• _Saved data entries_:
[Start of Attachment]

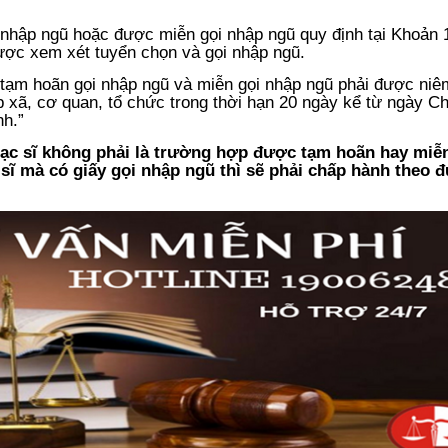
nhập ngũ hoặc được miễn gọi nhập ngũ quy định tại Khoản 
được xem xét tuyển chọn và gọi nhập ngũ.
tạm hoãn gọi nhập ngũ và miễn gọi nhập ngũ phải được niê
p xã, cơ quan, tổ chức trong thời hạn 20 ngày kể từ ngày Ch
h.”
hạc sĩ không phải là trường hợp được tạm hoãn hay miễ
sĩ mà có giấy gọi nhập ngũ thì sẽ phải chấp hành theo 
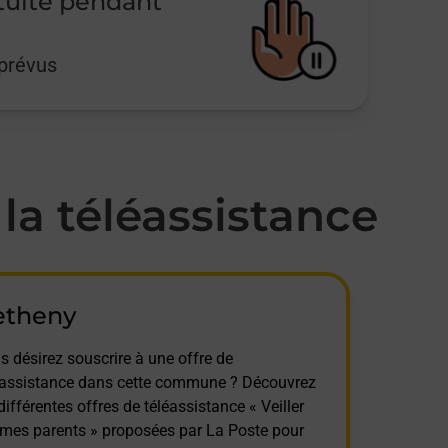
tuite pendant
mprévus
a téléassistance
etheny
s désirez souscrire à une offre de
éassistance dans cette commune ? Découvrez
différentes offres de téléassistance « Veiller
 mes parents » proposées par La Poste pour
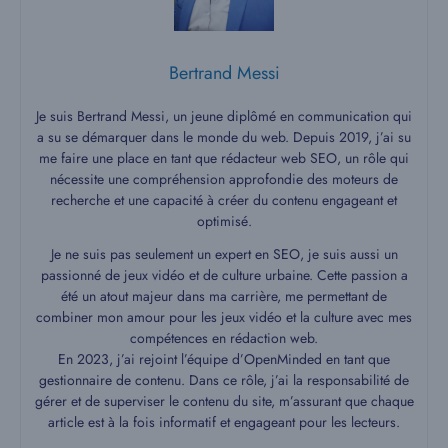
Bertrand Messi
Je suis Bertrand Messi, un jeune diplômé en communication qui
a su se démarquer dans le monde du web. Depuis 2019, j’ai su
me faire une place en tant que rédacteur web SEO, un rôle qui
nécessite une compréhension approfondie des moteurs de
recherche et une capacité à créer du contenu engageant et
optimisé.
Je ne suis pas seulement un expert en SEO, je suis aussi un
passionné de jeux vidéo et de culture urbaine. Cette passion a
été un atout majeur dans ma carrière, me permettant de
combiner mon amour pour les jeux vidéo et la culture avec mes
compétences en rédaction web.
En 2023, j’ai rejoint l’équipe d’OpenMinded en tant que
gestionnaire de contenu. Dans ce rôle, j’ai la responsabilité de
gérer et de superviser le contenu du site, m’assurant que chaque
article est à la fois informatif et engageant pour les lecteurs.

[End of Attachment]

• _Work to be completed_: Your copy must hold exactly the lines from the one with "différentes offres de" to the end of the records above, both included, and no pictures.

• _Written reply_:
différentes offres de téléassistance « Veiller
 mes parents » proposées par La Poste pour
Bertrand Messi
Je suis Bertrand Messi, un jeune diplômé en communication qui
a su se démarquer dans le monde du web. Depuis 2019, j’ai su
me faire une place en tant que rédacteur web SEO, un rôle qui
nécessite une compréhension approfondie des moteurs de
recherche et une capacité à créer du contenu engageant et
optimisé.
Je ne suis pas seulement un expert en SEO, je suis aussi un
passionné de jeux vidéo et de culture urbaine. Cette passion a
été un atout majeur dans ma carrière, me permettant de
combiner mon amour pour les jeux vidéo et la culture avec mes
compétences en rédaction web.
En 2023, j’ai rejoint l’équipe d’OpenMinded en tant que
gestionnaire de contenu. Dans ce rôle, j’ai la responsabilité de
gérer et de superviser le contenu du site, m’assurant que chaque
article est à la fois informatif et engageant pour les lecteurs.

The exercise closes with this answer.